Does the contamination-tier ordering hold under harder OOD slates? ADR-005’s three-state taxonomy (verified_disjoint < backbone-partial-disjoint < suspected_contamination) was inferred from a single OOD slate composition (BIPIA + InjecAgent + JBB + XSTest + NotInject). A harder slate — adversarial-style attacks not in the training corpus — might re-order the rungs or compress the gap. The invariant test ordering (frozen-probe < LoRA < full-FT on LODO) may not generalize.
Does the LoRA → full-FT gap survive higher seed counts? Phase 4 ran 3 seeds × 4 folds; the LoRA-vs-full-FT gap on LODO sits within the paired-bootstrap CI. A 5-seed or 10-seed run would either widen the gap into significance or confirm that the marginal capacity from full-FT doesn’t pay for itself on this data scale.
Does the single-class-slice convention generalize beyond AUPRC / AUROC? The skip-filter rule (locked at Phase 5 — see WRITEUP §5 and the SUBMISSION_AUDIT regen at ADR-050) drops single-class rows from AUPRC/AUROC artifacts but leaves them in calibration metrics (ECE, Brier, reliability curves).
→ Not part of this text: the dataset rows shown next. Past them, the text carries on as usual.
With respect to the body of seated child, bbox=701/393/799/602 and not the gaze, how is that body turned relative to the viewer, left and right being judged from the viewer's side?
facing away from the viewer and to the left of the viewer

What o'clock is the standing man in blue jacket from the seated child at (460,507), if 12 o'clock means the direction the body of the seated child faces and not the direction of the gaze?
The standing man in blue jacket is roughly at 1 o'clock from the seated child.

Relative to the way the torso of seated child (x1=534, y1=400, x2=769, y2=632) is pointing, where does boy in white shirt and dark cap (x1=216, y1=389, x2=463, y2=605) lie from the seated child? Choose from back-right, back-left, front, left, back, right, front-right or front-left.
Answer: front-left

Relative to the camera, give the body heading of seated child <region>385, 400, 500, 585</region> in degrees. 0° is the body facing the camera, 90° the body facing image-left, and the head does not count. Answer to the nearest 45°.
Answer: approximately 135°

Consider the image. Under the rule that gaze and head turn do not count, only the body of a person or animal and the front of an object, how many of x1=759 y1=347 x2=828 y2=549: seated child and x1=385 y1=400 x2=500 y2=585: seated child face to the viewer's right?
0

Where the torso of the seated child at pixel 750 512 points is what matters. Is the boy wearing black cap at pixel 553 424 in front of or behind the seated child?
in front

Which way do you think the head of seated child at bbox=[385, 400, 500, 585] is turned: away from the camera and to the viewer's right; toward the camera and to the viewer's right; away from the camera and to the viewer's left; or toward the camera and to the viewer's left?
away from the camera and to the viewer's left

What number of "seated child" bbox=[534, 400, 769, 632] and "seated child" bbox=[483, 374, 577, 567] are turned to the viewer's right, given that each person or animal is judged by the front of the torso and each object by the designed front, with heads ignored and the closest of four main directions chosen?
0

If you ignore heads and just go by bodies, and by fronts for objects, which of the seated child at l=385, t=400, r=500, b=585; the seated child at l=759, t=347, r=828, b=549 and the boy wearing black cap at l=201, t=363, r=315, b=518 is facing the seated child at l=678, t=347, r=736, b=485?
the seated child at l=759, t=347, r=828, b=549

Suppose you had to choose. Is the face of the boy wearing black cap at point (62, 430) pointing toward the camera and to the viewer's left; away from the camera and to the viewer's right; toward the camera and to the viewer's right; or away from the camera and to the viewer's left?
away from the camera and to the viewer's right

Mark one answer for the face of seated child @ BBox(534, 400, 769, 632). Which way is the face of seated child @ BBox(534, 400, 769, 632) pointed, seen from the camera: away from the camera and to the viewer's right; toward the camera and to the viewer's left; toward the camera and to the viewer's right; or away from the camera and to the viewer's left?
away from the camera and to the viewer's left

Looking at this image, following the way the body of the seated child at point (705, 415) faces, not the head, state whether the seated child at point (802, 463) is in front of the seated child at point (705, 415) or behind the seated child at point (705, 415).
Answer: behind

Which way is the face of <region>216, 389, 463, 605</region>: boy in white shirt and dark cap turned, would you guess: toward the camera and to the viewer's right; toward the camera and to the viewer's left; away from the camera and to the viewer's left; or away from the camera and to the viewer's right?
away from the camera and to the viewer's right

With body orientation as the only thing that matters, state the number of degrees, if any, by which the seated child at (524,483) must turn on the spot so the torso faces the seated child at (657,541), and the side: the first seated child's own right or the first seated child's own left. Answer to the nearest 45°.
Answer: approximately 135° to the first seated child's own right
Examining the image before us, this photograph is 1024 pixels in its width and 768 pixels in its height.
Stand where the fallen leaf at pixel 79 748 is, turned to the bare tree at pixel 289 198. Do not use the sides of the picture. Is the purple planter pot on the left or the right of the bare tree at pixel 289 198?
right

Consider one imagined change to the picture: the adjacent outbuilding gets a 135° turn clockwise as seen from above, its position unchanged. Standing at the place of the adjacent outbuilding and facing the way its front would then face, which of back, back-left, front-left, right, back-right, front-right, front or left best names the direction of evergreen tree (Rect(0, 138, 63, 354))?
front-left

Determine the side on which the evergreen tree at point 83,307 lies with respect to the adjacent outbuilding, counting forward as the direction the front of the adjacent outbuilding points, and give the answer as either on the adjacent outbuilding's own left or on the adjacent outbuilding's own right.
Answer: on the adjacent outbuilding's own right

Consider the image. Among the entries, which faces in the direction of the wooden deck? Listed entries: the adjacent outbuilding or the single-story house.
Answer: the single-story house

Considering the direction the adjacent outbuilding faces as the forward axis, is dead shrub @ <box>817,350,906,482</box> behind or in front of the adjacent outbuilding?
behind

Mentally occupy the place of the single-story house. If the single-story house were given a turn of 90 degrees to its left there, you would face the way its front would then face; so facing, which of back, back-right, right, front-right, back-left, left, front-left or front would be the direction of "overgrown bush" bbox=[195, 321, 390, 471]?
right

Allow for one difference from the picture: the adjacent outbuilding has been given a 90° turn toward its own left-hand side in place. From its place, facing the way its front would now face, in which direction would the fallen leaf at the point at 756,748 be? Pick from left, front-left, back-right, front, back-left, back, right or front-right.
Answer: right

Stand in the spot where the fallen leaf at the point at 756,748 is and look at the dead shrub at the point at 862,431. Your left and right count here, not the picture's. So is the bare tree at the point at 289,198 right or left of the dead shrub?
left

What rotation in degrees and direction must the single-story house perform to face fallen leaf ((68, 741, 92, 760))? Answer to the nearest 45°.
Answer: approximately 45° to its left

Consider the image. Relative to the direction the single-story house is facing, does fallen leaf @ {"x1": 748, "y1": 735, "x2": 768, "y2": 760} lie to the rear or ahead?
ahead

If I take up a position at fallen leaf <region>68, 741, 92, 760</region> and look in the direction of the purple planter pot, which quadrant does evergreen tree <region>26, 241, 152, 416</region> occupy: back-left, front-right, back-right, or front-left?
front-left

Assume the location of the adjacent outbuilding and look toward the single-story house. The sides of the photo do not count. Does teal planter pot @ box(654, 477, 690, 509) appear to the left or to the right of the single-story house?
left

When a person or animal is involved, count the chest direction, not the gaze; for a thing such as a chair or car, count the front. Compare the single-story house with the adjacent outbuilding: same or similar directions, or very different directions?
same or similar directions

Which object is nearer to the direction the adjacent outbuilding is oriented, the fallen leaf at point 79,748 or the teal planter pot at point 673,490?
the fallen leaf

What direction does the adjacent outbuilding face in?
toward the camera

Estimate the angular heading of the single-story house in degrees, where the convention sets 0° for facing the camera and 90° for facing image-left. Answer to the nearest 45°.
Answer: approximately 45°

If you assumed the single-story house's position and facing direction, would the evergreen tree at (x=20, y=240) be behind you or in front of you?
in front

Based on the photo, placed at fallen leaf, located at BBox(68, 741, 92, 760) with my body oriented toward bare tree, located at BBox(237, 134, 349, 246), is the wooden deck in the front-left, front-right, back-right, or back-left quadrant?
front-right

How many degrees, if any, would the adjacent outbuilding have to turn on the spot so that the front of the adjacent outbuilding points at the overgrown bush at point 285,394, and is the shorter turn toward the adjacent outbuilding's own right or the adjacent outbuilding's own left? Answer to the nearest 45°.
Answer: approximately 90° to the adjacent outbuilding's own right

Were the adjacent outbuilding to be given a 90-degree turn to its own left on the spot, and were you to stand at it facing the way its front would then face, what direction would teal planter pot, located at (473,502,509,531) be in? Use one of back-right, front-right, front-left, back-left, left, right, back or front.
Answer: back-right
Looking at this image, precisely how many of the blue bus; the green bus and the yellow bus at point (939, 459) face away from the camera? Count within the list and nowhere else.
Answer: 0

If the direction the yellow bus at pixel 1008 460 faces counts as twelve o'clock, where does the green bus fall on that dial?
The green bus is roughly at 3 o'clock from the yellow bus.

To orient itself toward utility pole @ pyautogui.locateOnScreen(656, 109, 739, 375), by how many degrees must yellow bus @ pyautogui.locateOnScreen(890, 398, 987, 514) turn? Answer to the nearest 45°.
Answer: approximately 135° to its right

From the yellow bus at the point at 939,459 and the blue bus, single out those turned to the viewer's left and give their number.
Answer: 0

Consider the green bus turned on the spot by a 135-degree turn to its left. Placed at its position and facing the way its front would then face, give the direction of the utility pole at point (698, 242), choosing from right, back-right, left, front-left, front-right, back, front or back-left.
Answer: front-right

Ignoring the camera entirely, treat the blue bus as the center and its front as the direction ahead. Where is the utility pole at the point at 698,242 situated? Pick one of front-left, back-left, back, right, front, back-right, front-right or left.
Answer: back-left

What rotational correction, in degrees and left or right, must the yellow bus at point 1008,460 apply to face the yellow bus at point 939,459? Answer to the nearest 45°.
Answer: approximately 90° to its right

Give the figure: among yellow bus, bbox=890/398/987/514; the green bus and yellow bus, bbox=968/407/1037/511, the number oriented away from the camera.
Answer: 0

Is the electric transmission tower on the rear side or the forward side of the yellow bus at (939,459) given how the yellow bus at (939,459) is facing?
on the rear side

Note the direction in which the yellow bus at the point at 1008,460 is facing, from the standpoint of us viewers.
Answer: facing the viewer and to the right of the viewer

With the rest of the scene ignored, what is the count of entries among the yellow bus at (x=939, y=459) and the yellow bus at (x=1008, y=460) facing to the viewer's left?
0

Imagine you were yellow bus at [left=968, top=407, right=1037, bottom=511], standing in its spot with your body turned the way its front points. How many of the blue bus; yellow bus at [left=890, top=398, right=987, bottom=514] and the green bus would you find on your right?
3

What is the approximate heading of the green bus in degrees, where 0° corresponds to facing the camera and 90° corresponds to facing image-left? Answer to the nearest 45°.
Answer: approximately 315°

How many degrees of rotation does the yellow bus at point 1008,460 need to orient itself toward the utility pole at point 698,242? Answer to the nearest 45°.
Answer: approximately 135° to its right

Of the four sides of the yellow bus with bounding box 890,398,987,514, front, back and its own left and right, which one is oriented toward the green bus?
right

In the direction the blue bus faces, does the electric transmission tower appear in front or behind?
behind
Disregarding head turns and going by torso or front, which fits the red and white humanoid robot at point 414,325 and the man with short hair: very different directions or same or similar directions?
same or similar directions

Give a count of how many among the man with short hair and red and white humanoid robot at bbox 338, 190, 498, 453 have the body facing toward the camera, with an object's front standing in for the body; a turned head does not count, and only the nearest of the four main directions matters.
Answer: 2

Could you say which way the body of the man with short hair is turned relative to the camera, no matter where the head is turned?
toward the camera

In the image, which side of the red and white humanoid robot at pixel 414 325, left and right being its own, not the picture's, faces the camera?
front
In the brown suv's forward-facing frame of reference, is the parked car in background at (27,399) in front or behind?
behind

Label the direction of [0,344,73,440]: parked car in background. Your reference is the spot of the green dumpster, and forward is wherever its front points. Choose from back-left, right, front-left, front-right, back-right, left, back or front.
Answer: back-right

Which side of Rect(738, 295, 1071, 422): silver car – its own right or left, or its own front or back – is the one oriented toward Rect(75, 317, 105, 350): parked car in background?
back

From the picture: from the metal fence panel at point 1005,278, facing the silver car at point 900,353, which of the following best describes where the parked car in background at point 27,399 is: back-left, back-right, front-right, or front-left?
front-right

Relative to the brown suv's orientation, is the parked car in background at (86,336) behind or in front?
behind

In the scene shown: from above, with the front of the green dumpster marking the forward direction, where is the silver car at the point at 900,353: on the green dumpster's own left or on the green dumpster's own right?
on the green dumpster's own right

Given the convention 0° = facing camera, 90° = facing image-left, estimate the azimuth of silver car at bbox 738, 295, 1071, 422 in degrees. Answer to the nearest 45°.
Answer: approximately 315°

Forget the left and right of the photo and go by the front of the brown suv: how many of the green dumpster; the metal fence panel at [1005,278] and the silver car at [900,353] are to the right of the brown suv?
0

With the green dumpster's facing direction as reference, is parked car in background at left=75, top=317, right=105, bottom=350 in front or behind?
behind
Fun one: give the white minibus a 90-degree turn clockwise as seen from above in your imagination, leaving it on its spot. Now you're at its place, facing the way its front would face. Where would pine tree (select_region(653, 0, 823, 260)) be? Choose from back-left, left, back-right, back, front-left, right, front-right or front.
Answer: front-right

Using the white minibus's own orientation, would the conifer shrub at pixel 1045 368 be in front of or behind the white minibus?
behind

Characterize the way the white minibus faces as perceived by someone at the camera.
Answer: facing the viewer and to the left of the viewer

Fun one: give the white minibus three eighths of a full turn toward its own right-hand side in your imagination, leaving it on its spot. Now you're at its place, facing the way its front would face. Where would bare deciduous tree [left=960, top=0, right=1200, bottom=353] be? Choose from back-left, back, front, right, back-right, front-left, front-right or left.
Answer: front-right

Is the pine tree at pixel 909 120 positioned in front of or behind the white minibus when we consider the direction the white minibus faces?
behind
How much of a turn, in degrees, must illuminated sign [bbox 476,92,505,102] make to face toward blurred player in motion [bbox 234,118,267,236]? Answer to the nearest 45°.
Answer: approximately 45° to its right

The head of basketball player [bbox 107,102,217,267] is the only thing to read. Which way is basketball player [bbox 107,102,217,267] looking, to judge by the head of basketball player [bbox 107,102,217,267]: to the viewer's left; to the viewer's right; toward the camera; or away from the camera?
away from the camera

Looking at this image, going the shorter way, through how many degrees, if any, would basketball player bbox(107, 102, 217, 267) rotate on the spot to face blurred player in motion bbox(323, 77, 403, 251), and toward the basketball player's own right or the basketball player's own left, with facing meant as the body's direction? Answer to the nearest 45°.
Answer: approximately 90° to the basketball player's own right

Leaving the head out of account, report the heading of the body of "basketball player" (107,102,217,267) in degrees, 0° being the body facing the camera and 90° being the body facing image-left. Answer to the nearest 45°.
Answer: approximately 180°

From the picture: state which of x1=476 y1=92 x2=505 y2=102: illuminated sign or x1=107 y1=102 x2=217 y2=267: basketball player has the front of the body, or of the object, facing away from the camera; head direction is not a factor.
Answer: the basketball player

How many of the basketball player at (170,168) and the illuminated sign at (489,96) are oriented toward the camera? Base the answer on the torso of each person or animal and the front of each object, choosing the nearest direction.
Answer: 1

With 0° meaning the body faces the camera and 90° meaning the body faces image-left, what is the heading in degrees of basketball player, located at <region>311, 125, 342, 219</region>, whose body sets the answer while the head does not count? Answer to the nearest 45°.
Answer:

ECE on an all-positive slice is still defined but may carry similar pathologies; a future iteration could surface a unified “metric-defined-for-this-slice-composition” type primitive in eval-toolkit.

4. What the project deliberately doesn’t do

See WRITEUP.md §8 for the consolidated deferred list.
See WRITEUP.md §9 for architectures and approaches that were tried and abandoned.
The distinction matters: §8 is scope; §9 is experimental dead-ends.

5. Upstream contributions

Gaps in eval-toolkit, runpod-deploy, or research_toolkit become upstream issues before local workarounds.
The live ledger is decisions/upstream_issues.md.